* **SUPPLIED DATA**
=== Section Start ===

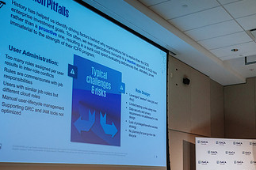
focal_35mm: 45
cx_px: 206
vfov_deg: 29.2
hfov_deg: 41.7
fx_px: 320
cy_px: 134
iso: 800
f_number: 3.2
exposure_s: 1/60
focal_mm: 16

=== Section End ===

For every line above, produce an exact transcription that omits the images.

* **PROBLEM SOLUTION**
focal_35mm: 45
cx_px: 206
vfov_deg: 29.2
hfov_deg: 41.7
fx_px: 320
cy_px: 134
iso: 800
f_number: 3.2
exposure_s: 1/60
focal_mm: 16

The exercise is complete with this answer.